Mrs Hart also opposed the introduction of so-called ‘buffer zones’:
“New clause 42, introduced by the hon. Member for Ealing Central and Acton (Dr Huq), would impose censorship zones outside abortion clinics. That goes against the long-standing tradition in the UK that people are free to gather together to express their views. It also goes against this Government’s commitment to human rights and freedom of speech in our party manifesto. The right to protest is the cornerstone of our democracy.”
‘The law already stops harassment’
Danny Kruger MP similarly opposed the amendment seeking to introduce ‘buffer zones’, arguing that the law already deals with harassment:
“We already have laws against harassment which can be, and are, applied. We also already have public order laws that allow councils to impose restrictions regarding specific clinics that are experiencing any real public order difficulties, so the activity that the new clause proposes to criminalise is peaceful, passive, non-obstructive activity—less disruptive than the sort of protests that Opposition Members are so busy trying to defend today. I recognise the good faith behind the new clause, but in practice it is an attempt to criminalise the expression of an opinion.”
He also opposed Diana Johnson’s amendment:
“New clause 55, tabled by the right hon.
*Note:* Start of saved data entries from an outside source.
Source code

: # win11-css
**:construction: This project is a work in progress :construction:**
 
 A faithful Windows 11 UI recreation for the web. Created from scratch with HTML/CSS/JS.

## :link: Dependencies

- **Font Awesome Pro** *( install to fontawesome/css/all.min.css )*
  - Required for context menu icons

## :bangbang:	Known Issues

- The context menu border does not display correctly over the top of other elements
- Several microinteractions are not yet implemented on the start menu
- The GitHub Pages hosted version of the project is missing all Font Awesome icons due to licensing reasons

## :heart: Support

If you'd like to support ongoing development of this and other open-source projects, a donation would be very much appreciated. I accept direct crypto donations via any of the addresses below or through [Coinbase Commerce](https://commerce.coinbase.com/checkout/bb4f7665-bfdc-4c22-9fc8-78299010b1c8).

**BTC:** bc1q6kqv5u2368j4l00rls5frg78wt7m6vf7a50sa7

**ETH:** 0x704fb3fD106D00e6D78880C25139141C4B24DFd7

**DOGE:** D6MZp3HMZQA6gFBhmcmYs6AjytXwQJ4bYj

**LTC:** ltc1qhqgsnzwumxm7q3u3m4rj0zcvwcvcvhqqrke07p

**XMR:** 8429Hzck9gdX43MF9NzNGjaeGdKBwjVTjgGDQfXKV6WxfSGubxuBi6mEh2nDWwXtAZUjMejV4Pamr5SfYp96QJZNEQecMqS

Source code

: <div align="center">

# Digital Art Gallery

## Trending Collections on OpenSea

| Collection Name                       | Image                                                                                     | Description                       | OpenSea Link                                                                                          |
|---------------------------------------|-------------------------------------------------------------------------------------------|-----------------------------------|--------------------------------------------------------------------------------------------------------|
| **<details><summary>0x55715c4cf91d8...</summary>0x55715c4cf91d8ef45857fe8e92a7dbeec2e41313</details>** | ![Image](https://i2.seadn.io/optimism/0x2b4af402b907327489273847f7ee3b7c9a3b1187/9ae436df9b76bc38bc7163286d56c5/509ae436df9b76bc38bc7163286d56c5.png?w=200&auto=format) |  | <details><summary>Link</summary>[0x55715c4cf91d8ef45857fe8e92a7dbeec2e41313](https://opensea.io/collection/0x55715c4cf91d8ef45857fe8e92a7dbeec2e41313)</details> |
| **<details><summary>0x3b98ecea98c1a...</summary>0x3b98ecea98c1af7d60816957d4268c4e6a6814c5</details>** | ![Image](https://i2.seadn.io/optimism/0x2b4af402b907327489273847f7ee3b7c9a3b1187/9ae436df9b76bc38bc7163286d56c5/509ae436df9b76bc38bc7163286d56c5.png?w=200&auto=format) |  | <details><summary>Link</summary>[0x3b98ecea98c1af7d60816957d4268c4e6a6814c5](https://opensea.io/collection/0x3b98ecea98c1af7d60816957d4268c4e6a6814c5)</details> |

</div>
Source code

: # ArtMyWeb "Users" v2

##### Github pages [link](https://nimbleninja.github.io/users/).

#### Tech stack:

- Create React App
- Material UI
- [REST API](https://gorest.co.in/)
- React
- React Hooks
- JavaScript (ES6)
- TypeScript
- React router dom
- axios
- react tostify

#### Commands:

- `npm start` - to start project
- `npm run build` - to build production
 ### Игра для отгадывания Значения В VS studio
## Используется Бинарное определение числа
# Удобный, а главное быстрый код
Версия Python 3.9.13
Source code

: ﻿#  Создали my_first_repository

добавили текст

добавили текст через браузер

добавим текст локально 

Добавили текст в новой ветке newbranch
Friend the Member for Kingston upon Hull North (Dame Diana Johnson), would not criminalise anything; it would decriminalise something, namely abortion itself up to term. It would effectively legalise abortion on demand up to birth. She is keen that we pay attention to the text of her new clause, so I shall quote from it:
“‘No offence is committed…by…a woman who terminates her own pregnancy or who assists in or consents to such termination.’
“The effect would be to legalise or to decriminalise abortion up to birth.”
Decriminalising means changing regulations
Conservative MP Bob Blackman was keen to point out the decriminalising abortion completely effectively deregulate abortion as it currently stands – something Diana Johnson had expressly argued would not happen if her amendment was passed:
“I want to clarify something that was earlier in dispute, which is whether the decriminalisation of abortion, as sought by new clause 55, also means its deregulation and the loss of all legal safeguards. Changing the law means changing regulations. The central and implacable legal fact of new clause 55 is that repealing the relevant sections of the Offences Against the Person Act 1861, and relevant offences under the Infant Life (Preservation) Act 1929, will immediately undo all the safeguards provided by the Abortion Act 1967. … new clause 55 would sweep away all current legal safeguards and protections, not only for the unborn child, but many that protect women. The 1967 Act would, in effect, be void, leaving England and Wales with one of the most extreme abortion laws in the world.”
Let’s praise God that these amendments were not made law and have not progressed further. However, it remains clear that we must still act to protect the unborn.
Thank you to everyone who wrote to their MP to ask them to oppose these amendments. If your MP wrote back to you, why not write back to thank them?